## Assignment
Transcribe every entry word for word. Skip the pictures.

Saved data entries
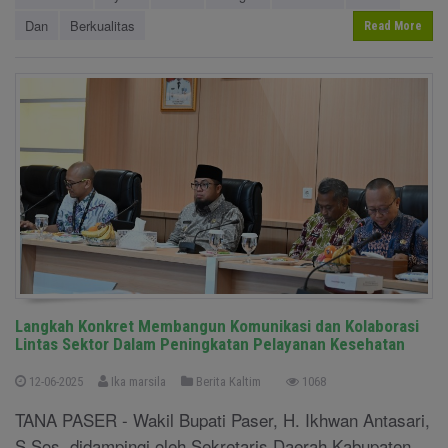
Dan
Berkualitas
Read More
Langkah Konkret Membangun Komunikasi dan Kolaborasi
Lintas Sektor Dalam Peningkatan Pelayanan Kesehatan
12-06-2025
Ika marsila
Berita Kaltim
1068
TANA PASER - Wakil Bupati Paser, H. Ikhwan Antasari,
S.Sos, didampingi oleh Sekretaris Daerah Kabupaten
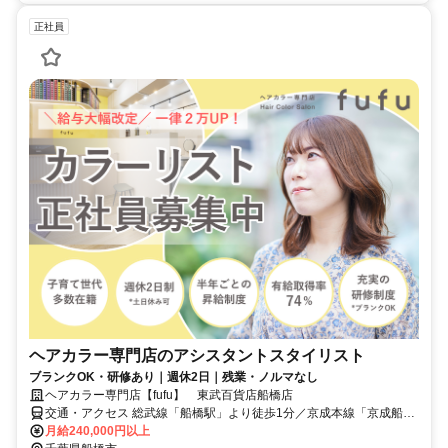
正社員
ヘアカラー専門店のアシスタントスタイリスト
ブランクOK・研修あり｜週休2日｜残業・ノルマなし
ヘアカラー専門店【fufu】 東武百貨店船橋店
交通・アクセス 総武線「船橋駅」より徒歩1分／京成本線「京成船橋
駅」より徒歩2分
月給240,000円以上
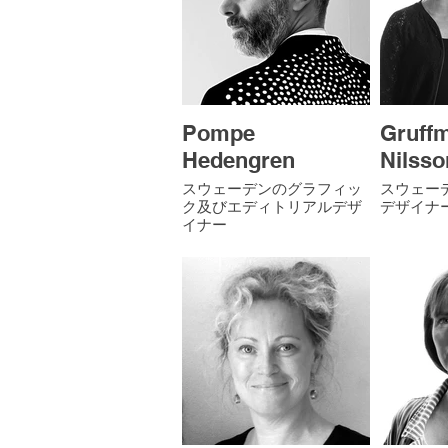
Pompe
Gruff
Hedengren
Nilsso
スウェーデンのグラフィッ
スウェー
ク及びエディトリアルデザ
デザイナ
イナー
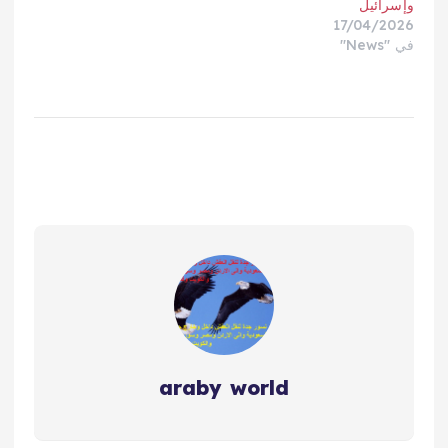
وإسرائيل
17/04/2026
في "News"
araby world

## Task answer
Dan
Berkualitas
Read More
Langkah Konkret Membangun Komunikasi dan Kolaborasi
Lintas Sektor Dalam Peningkatan Pelayanan Kesehatan
12-06-2025
Ika marsila
Berita Kaltim
1068
TANA PASER - Wakil Bupati Paser, H. Ikhwan Antasari,
S.Sos, didampingi oleh Sekretaris Daerah Kabupaten
正社員
ヘアカラー専門店のアシスタントスタイリスト
ブランクOK・研修あり｜週休2日｜残業・ノルマなし
ヘアカラー専門店【fufu】 東武百貨店船橋店
交通・アクセス 総武線「船橋駅」より徒歩1分／京成本線「京成船橋
駅」より徒歩2分
月給240,000円以上
Pompe
Gruff
Hedengren
Nilsso
スウェーデンのグラフィッ
スウェー
ク及びエディトリアルデザ
デザイナ
イナー
وإسرائيل
17/04/2026
في "News"
araby world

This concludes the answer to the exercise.